Unlinking Morality and Religion
In what I have written so far, I have spoken about a trans-religious morality; a morality that crosses religious boundaries and even the boundary between the religious and non-religious. Is it possible to make sense of such a morality? Doesn’t such a morality require the existence of a God? Can a person sensibly assert that such a morality exists (independent of any scientific evidence for its existence), but dispute the legitimacy of having faith in a God?
Much of this blog, and that book mentioned in the top right side of this page called, A Better Place . . ., contain some detailed arguments against the idea that there is anything supernatural or mysterious about a morality that transcends all religion. All it takes is a recognition that some desires are malleable, and that people reason to promote desires that tend to fulfill other desires and to inhibit desires that tend to thwart other desires.
A theist and an atheist may argue about how a particular tree came to be standing in a particular place, whether the tree came about through evolution or natural selection. However, neither should doubt the existence of the tree. Nor should the two have any difficulty coming to an agreement about its height, age, shape, or other features.
Similarly, a theist and an atheist may argue about how malleable desires that tend to fulfill or thwart other desires came into existence, whether they are a part of God’s design or they arose through evolutionary processes. However, these relationships between malleable desires and other desires certainly do exist, and it is a matter of fact that people have reason to promote some malleable desires and inhibit others.
That is to say, people generally have many and good reasons to inhibit desires that may lead to murder, rape, theft, assault, deception, neglect, and the like. These are aversions that people generally have reason to impose upon others and, for their own safety and the safety of those they care about, they may impose these on others through use of government law. They may impose these on others without regard to the religion that those others might adopt. Nobody has the right to claim that, in virtue of their religion, they may ignore these moral boundaries. Where their religion comes into conflict with morality, morality plays the trump card.

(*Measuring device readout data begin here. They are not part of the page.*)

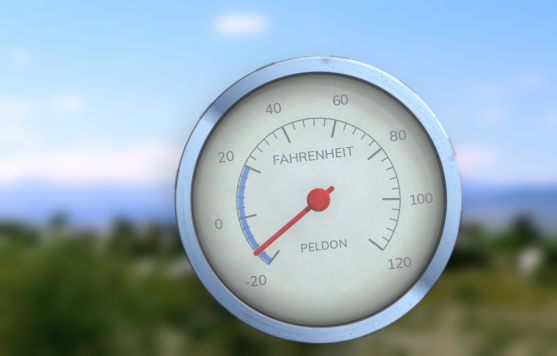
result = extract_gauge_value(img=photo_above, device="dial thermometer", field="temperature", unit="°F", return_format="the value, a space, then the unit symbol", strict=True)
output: -14 °F
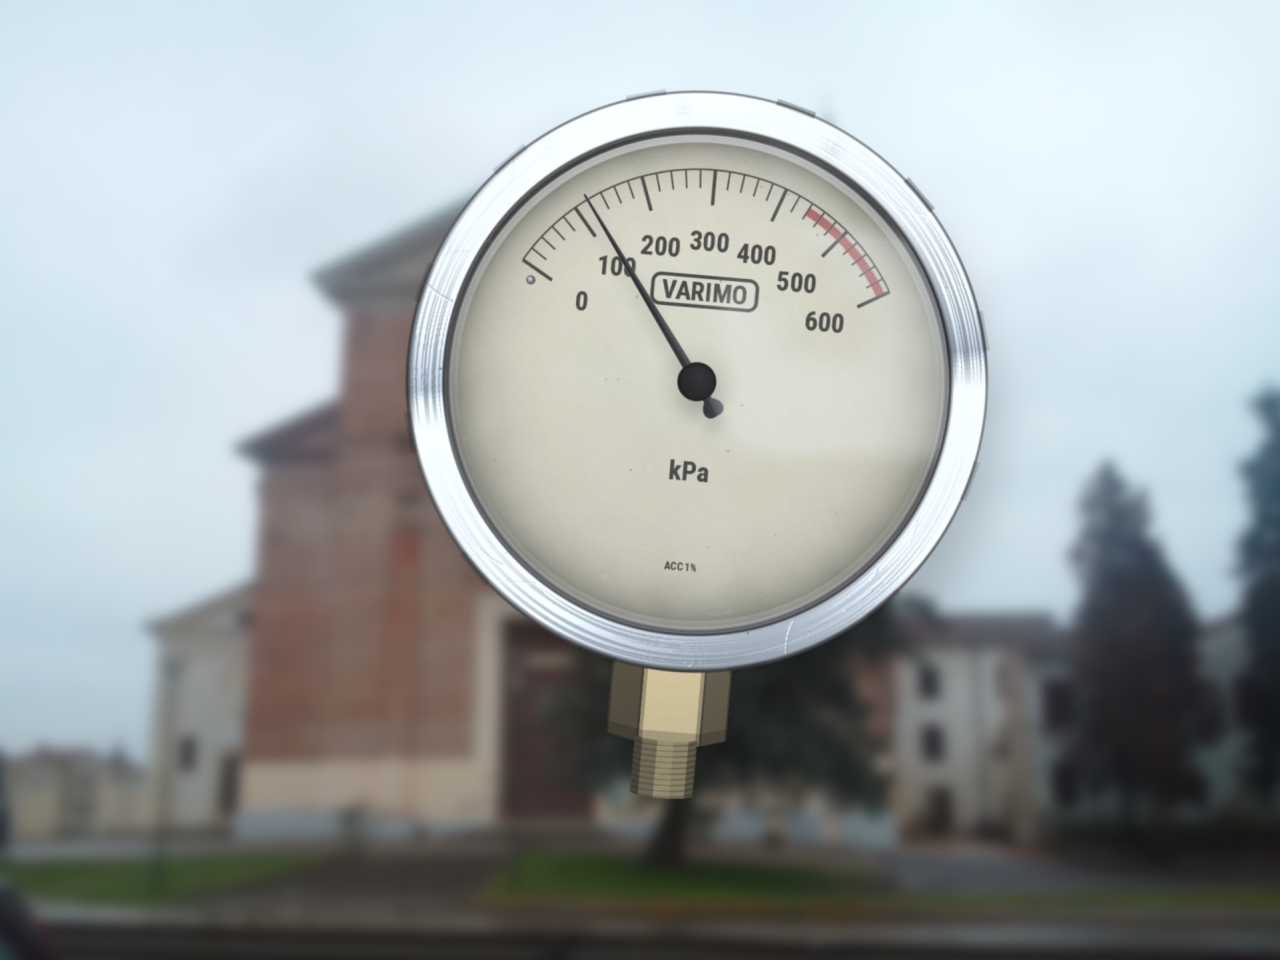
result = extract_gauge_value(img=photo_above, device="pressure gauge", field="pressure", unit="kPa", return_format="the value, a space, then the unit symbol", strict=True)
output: 120 kPa
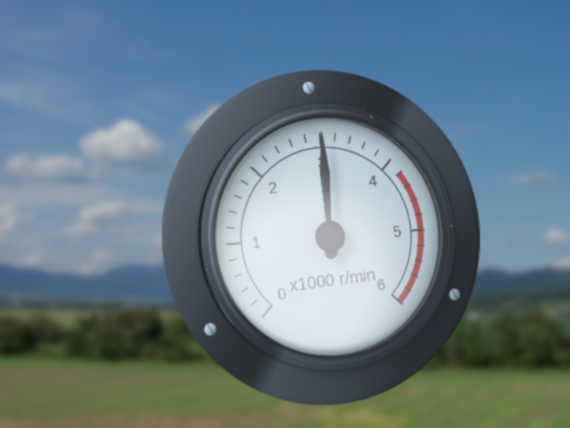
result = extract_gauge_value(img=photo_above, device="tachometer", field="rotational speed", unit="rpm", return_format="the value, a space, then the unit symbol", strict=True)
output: 3000 rpm
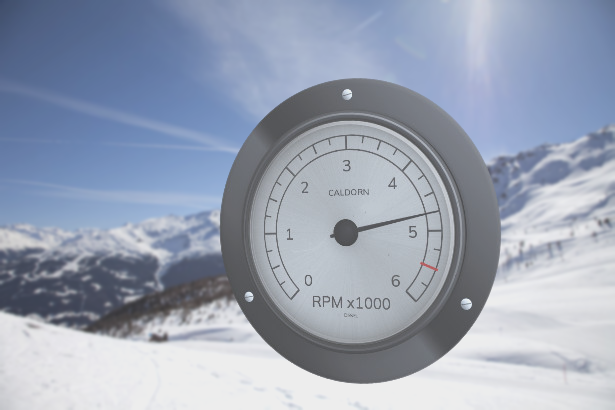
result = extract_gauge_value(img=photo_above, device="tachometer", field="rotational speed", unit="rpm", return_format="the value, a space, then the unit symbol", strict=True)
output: 4750 rpm
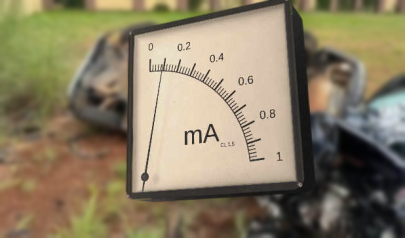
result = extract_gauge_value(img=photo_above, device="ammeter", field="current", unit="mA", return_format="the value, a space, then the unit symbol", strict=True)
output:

Yet, let’s not pretend that we cannot tell the difference between prescriptions that actually count as morality, and those that count as ‘religious culture’. The fact that morality consists of rules that can be imposed on others gives no religion the right to call its ‘religious culture’ a ‘morality’, and thereby impose it on others. The religion that cannot recognize this distinction and that violates its mandates makes itself an intolerable religion. It is a religion of people whose faith makes them a threat to others, and a religion that those threatened have a right to respond to accordingly.
I will, of course, leave this discussion with my standard disclaimer. The only legitimate response to words are words and private actions, and the only legitimate response to a political campaign in an open society is a counter-campaign. In such a society, private violence is never appropriate – not unless one wants to create a society the likes of Baghdad or Lebanon, where a culture of private violence has become dominant.